SCOTUS Declines to Hear Appellate Challenge to Federal Cannabis Prohibition

SCOTUS Declines to Hear Appellate Challenge to Federal Cannabis Prohibition

Justices on the US Supreme Court will not hear legal arguments in a lawsuit challenging cannabis’ schedule I prohibitive status under federal law. NORML was among multiple groups that filed friend-of-the-court briefs urging the Supreme Court to hear the case, Washington v. Barr

Plaintiffs in the suit, initially filed in 2017, include a former NFL football player, a disabled military veterans, two children with severe movement disorders, and the non-profit group, the Cannabis Cultural Association.

Plaintiffs argued that federal prohibition violates their civil and constitutional liberties, including their right to freely travel within the United States. They also argued that the federal prohibition of cannabis is “grounded in discrimination and [is] applied in a discriminatory manner.” They further argued that current administrative mechanisms in place to allow for the reconsideration of cannabis’ Schedule I classification – such as the process that allows citizens to petition the US Drug Enforcement Administration – are “illusory” and therefore unlikely to ever be successful.

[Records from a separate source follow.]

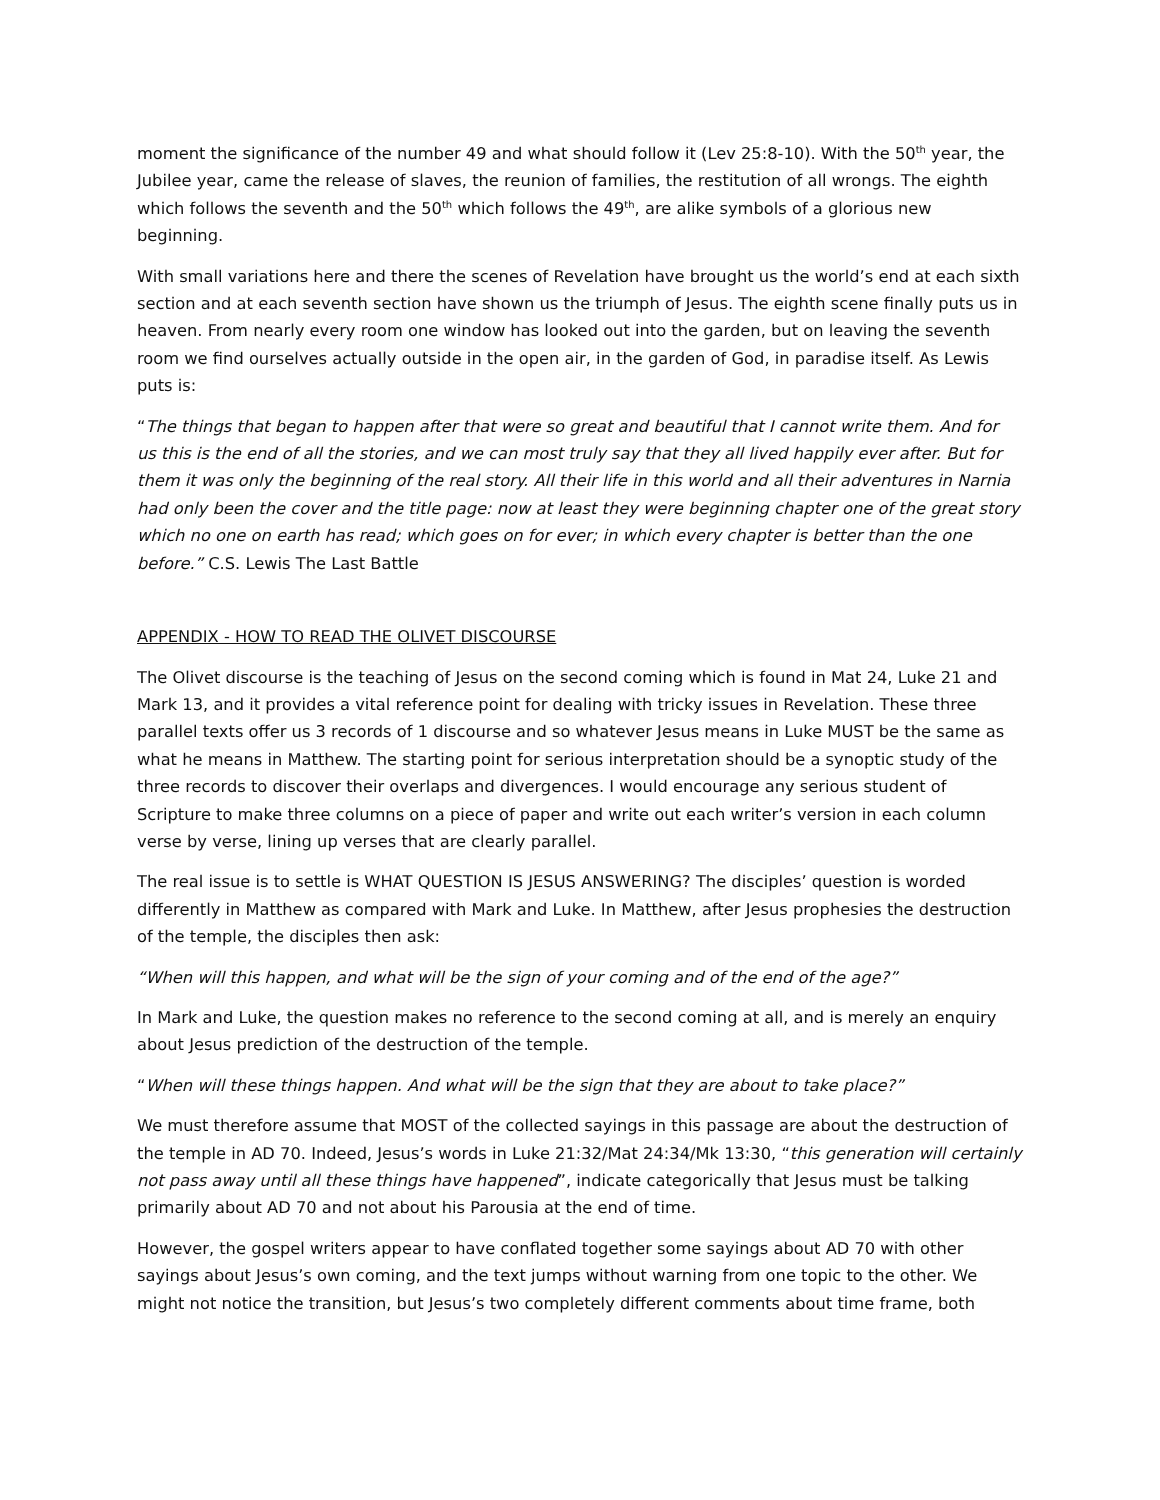moment the significance of the number 49 and what should follow it (Lev 25:8-10). With the 50<sup>th</sup> year, the Jubilee year, came the release of slaves, the reunion of families, the restitution of all wrongs. The eighth which follows the seventh and the 50<sup>th</sup> which follows the 49<sup>th</sup>, are alike symbols of a glorious new beginning.
With small variations here and there the scenes of Revelation have brought us the world’s end at each sixth section and at each seventh section have shown us the triumph of Jesus. The eighth scene finally puts us in heaven. From nearly every room one window has looked out into the garden, but on leaving the seventh room we find ourselves actually outside in the open air, in the garden of God, in paradise itself. As Lewis puts is:
“The things that began to happen after that were so great and beautiful that I cannot write them. And for us this is the end of all the stories, and we can most truly say that they all lived happily ever after. But for them it was only the beginning of the real story. All their life in this world and all their adventures in Narnia had only been the cover and the title page: now at least they were beginning chapter one of the great story which no one on earth has read; which goes on for ever; in which every chapter is better than the one before.” C.S. Lewis The Last Battle
APPENDIX - HOW TO READ THE OLIVET DISCOURSE
The Olivet discourse is the teaching of Jesus on the second coming which is found in Mat 24, Luke 21 and Mark 13, and it provides a vital reference point for dealing with tricky issues in Revelation. These three parallel texts offer us 3 records of 1 discourse and so whatever Jesus means in Luke MUST be the same as what he means in Matthew. The starting point for serious interpretation should be a synoptic study of the three records to discover their overlaps and divergences. I would encourage any serious student of Scripture to make three columns on a piece of paper and write out each writer’s version in each column verse by verse, lining up verses that are clearly parallel.
The real issue is to settle is WHAT QUESTION IS JESUS ANSWERING? The disciples’ question is worded differently in Matthew as compared with Mark and Luke. In Matthew, after Jesus prophesies the destruction of the temple, the disciples then ask:
“When will this happen, and what will be the sign of your coming and of the end of the age?”
In Mark and Luke, the question makes no reference to the second coming at all, and is merely an enquiry about Jesus prediction of the destruction of the temple.
“When will these things happen. And what will be the sign that they are about to take place?”
We must therefore assume that MOST of the collected sayings in this passage are about the destruction of the temple in AD 70. Indeed, Jesus’s words in Luke 21:32/Mat 24:34/Mk 13:30, “this generation will certainly not pass away until all these things have happened”, indicate categorically that Jesus must be talking primarily about AD 70 and not about his Parousia at the end of time.
However, the gospel writers appear to have conflated together some sayings about AD 70 with other sayings about Jesus’s own coming, and the text jumps without warning from one topic to the other. We might not notice the transition, but Jesus’s two completely different comments about time frame, both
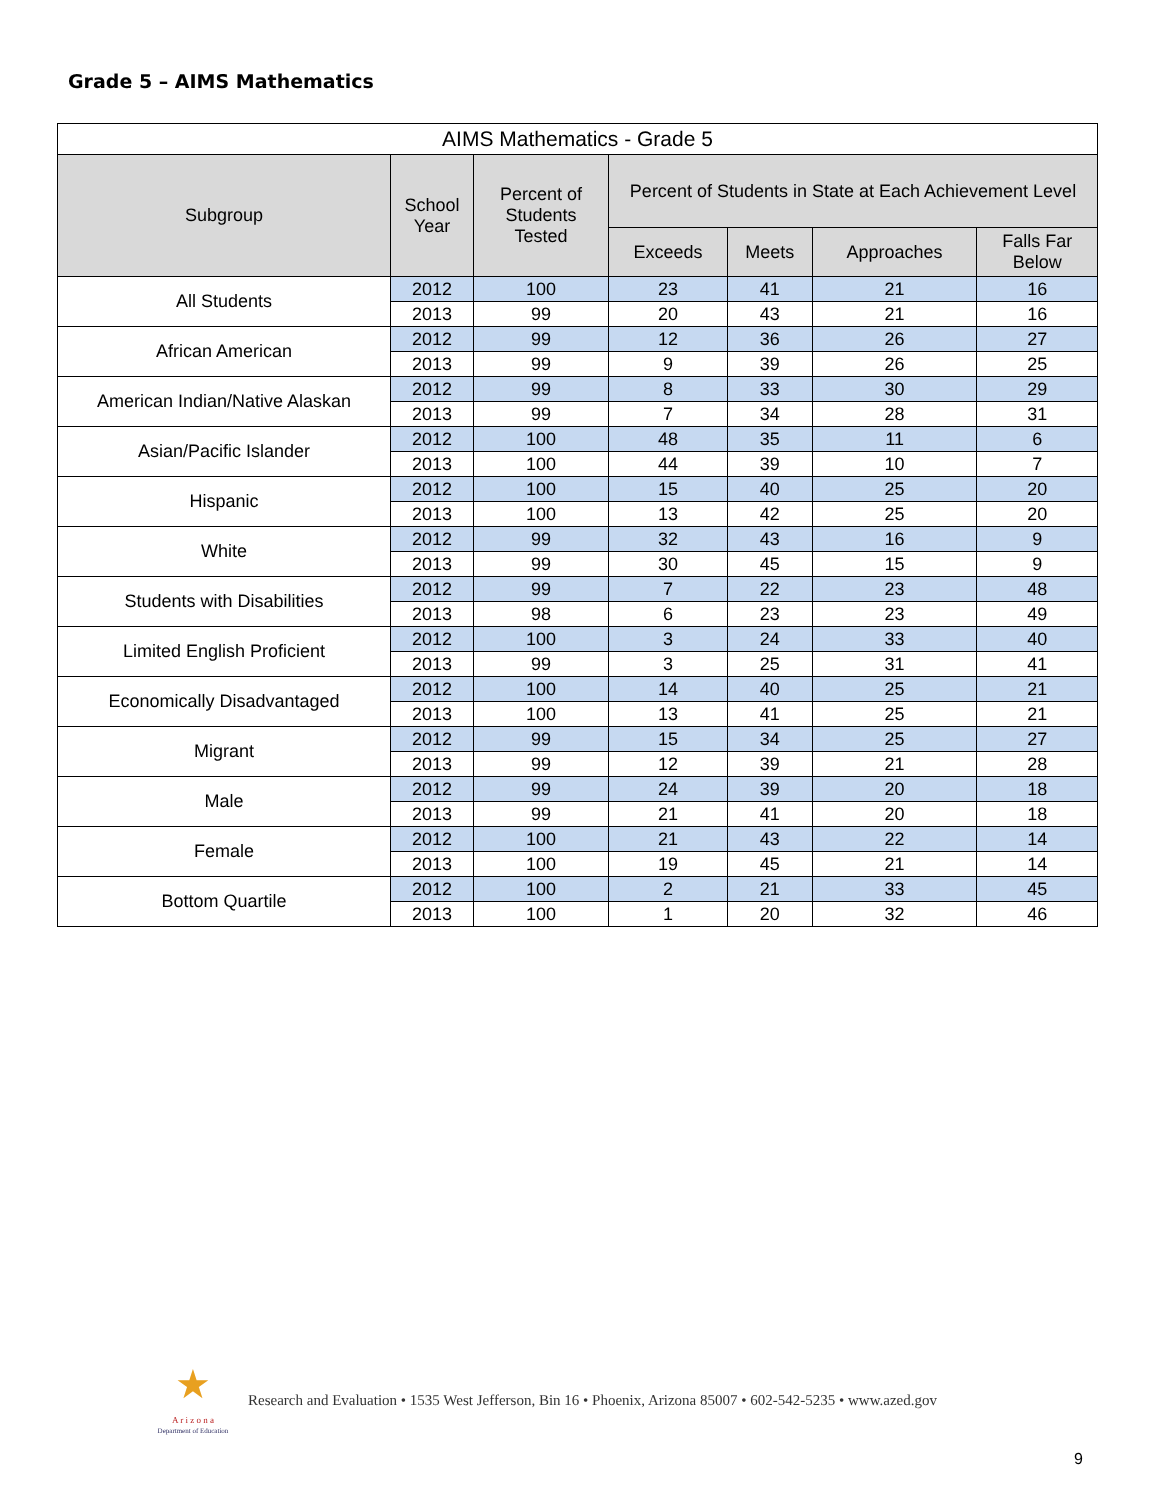Grade 5 – AIMS Mathematics
| AIMS Mathematics - Grade 5 | | | | | | |
| --- | --- | --- | --- | --- | --- | --- |
| Subgroup | School Year | Percent of Students Tested | Percent of Students in State at Each Achievement Level | | | |
| | | | Exceeds | Meets | Approaches | Falls Far Below |
| All Students | 2012 | 100 | 23 | 41 | 21 | 16 |
| | 2013 | 99 | 20 | 43 | 21 | 16 |
| African American | 2012 | 99 | 12 | 36 | 26 | 27 |
| | 2013 | 99 | 9 | 39 | 26 | 25 |
| American Indian/Native Alaskan | 2012 | 99 | 8 | 33 | 30 | 29 |
| | 2013 | 99 | 7 | 34 | 28 | 31 |
| Asian/Pacific Islander | 2012 | 100 | 48 | 35 | 11 | 6 |
| | 2013 | 100 | 44 | 39 | 10 | 7 |
| Hispanic | 2012 | 100 | 15 | 40 | 25 | 20 |
| | 2013 | 100 | 13 | 42 | 25 | 20 |
| White | 2012 | 99 | 32 | 43 | 16 | 9 |
| | 2013 | 99 | 30 | 45 | 15 | 9 |
| Students with Disabilities | 2012 | 99 | 7 | 22 | 23 | 48 |
| | 2013 | 98 | 6 | 23 | 23 | 49 |
| Limited English Proficient | 2012 | 100 | 3 | 24 | 33 | 40 |
| | 2013 | 99 | 3 | 25 | 31 | 41 |
| Economically Disadvantaged | 2012 | 100 | 14 | 40 | 25 | 21 |
| | 2013 | 100 | 13 | 41 | 25 | 21 |
| Migrant | 2012 | 99 | 15 | 34 | 25 | 27 |
| | 2013 | 99 | 12 | 39 | 21 | 28 |
| Male | 2012 | 99 | 24 | 39 | 20 | 18 |
| | 2013 | 99 | 21 | 41 | 20 | 18 |
| Female | 2012 | 100 | 21 | 43 | 22 | 14 |
| | 2013 | 100 | 19 | 45 | 21 | 14 |
| Bottom Quartile | 2012 | 100 | 2 | 21 | 33 | 45 |
| | 2013 | 100 | 1 | 20 | 32 | 46 |
★
A r i z o n a
Department of Education
Research and Evaluation • 1535 West Jefferson, Bin 16 • Phoenix, Arizona 85007 • 602-542-5235 • www.azed.gov
9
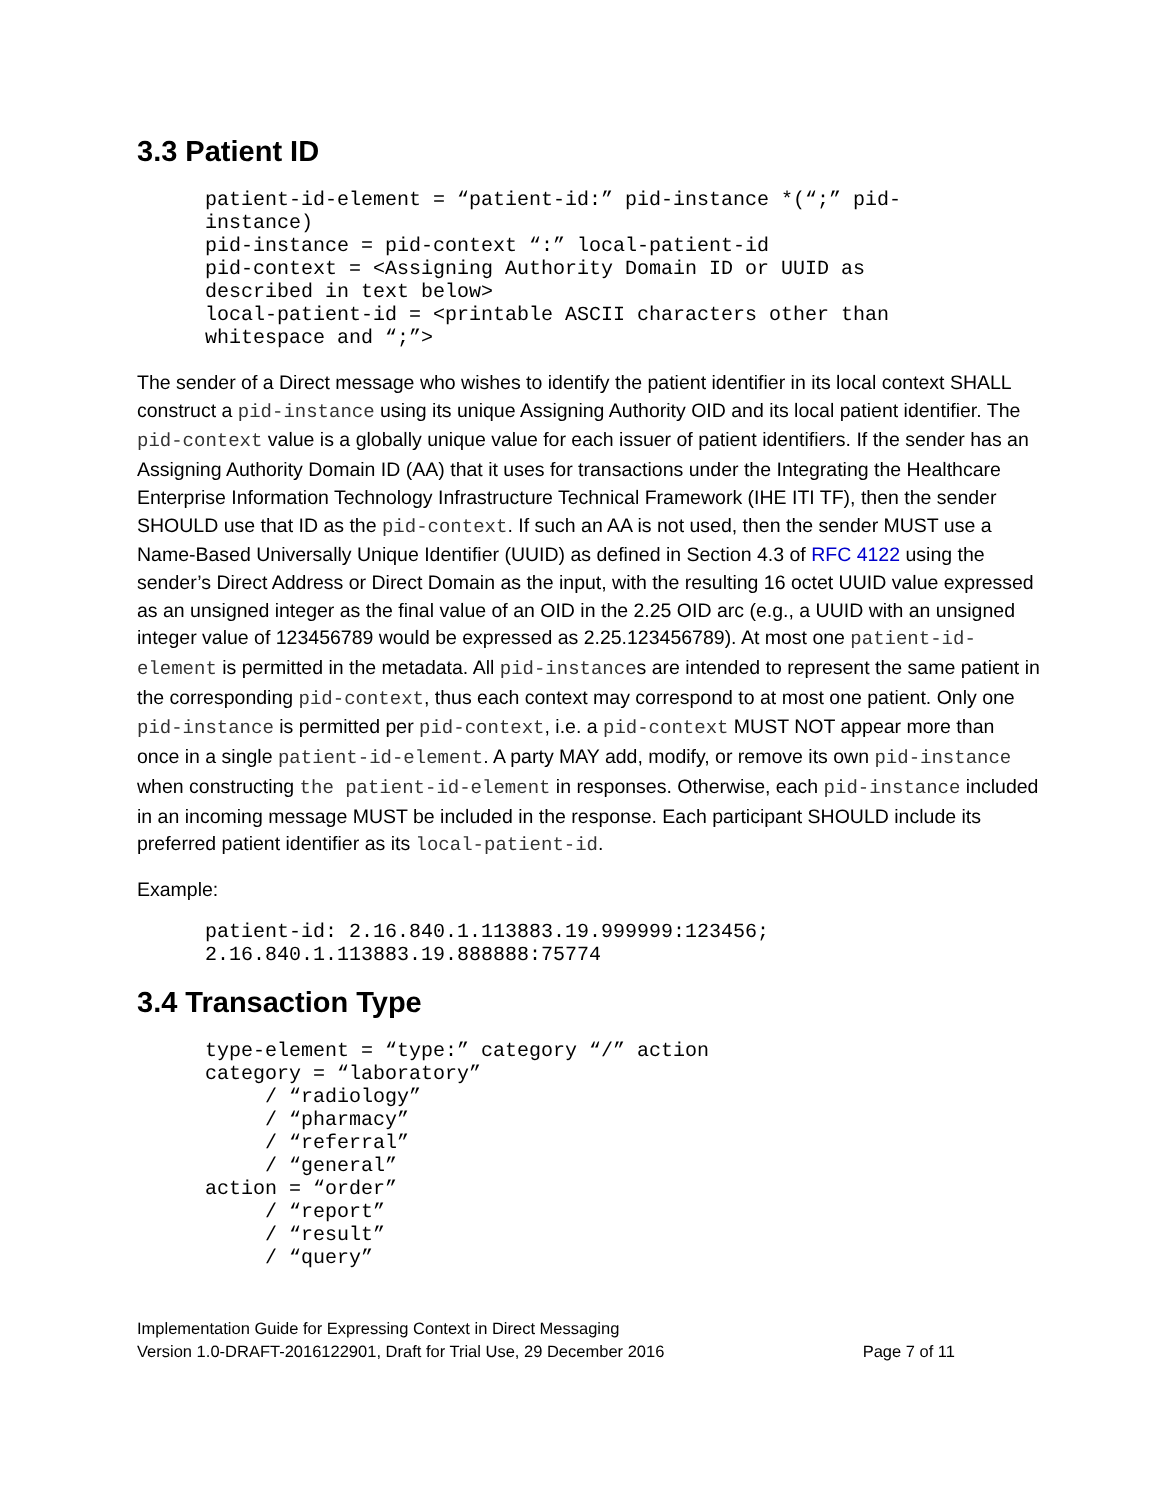3.3 Patient ID
patient-id-element = “patient-id:” pid-instance *(“;” pid-
instance)
pid-instance = pid-context “:” local-patient-id
pid-context = <Assigning Authority Domain ID or UUID as
described in text below>
local-patient-id = <printable ASCII characters other than
whitespace and “;”>
The sender of a Direct message who wishes to identify the patient identifier in its local context SHALL construct a pid-instance using its unique Assigning Authority OID and its local patient identifier. The pid-context value is a globally unique value for each issuer of patient identifiers. If the sender has an Assigning Authority Domain ID (AA) that it uses for transactions under the Integrating the Healthcare Enterprise Information Technology Infrastructure Technical Framework (IHE ITI TF), then the sender SHOULD use that ID as the pid-context. If such an AA is not used, then the sender MUST use a Name-Based Universally Unique Identifier (UUID) as defined in Section 4.3 of RFC 4122 using the sender’s Direct Address or Direct Domain as the input, with the resulting 16 octet UUID value expressed as an unsigned integer as the final value of an OID in the 2.25 OID arc (e.g., a UUID with an unsigned integer value of 123456789 would be expressed as 2.25.123456789). At most one patient-id-element is permitted in the metadata. All pid-instances are intended to represent the same patient in the corresponding pid-context, thus each context may correspond to at most one patient. Only one pid-instance is permitted per pid-context, i.e. a pid-context MUST NOT appear more than once in a single patient-id-element. A party MAY add, modify, or remove its own pid-instance when constructing the patient-id-element in responses. Otherwise, each pid-instance included in an incoming message MUST be included in the response. Each participant SHOULD include its preferred patient identifier as its local-patient-id.
Example:
patient-id: 2.16.840.1.113883.19.999999:123456;
2.16.840.1.113883.19.888888:75774
3.4 Transaction Type
type-element = “type:” category “/” action
category = “laboratory”
     / “radiology”
     / “pharmacy”
     / “referral”
     / “general”
action = “order”
     / “report”
     / “result”
     / “query”
Implementation Guide for Expressing Context in Direct Messaging
Version 1.0-DRAFT-2016122901, Draft for Trial Use, 29 December 2016 Page 7 of 11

In 2018, a US District Court Judge rejected plaintiff’s arguments, opining: “No such fundamental right (to possess or use cannabis) exists. Every court to consider the specific, carefully framed right at issue here has held that there is no substantive due process right to use medical marijuana.”

Litigants had appealed their case to the US Court of Appeals for the Second Circuit, which also rejected plaintiffs’ arguments, and had sought to have their case heard by the US Supreme Court. NORML’s amicus brief, authored by NORML Legal Committee member David Holland of New York City, argued that federal scheduling of cannabis is unconstitutional because all three branches of government have promoted laws and policies in direct conflict with its Schedule I status. “The Brief exposes a fundamental paradox — if cannabis is federally illegal for all purposes, and the three coordinate branches of federal government have acted to allow for cannabis businesses, then the federal government is nullifying its own law,” Holland said.

Commenting on SCOTUS’ failure to take up the case, NORML Legal Counsel Keith Stroup said: “This result is not altogether surprising. Courts have rarely provided relief to those of us who believe that marijuana prohibition violates our civil and Constitutional liberties. It is Congress that imposed the federal prohibition of marijuana and ultimately it is up to Congress to repeal this destructive and discriminatory policy.”

A judge for the Federal District Court in Sacramento considered similar arguments in a 2014 legal challenge spearheaded by members of the NORML Legal Committee, but ultimately rejected them — ruling that plaintiffs failed to show that Congress acted irrationally when classifying cannabis as a schedule I controlled substance. “At some point in time, a court may decide this status to be unconstitutional,” the judge determined. “But this is not the court and not the time.”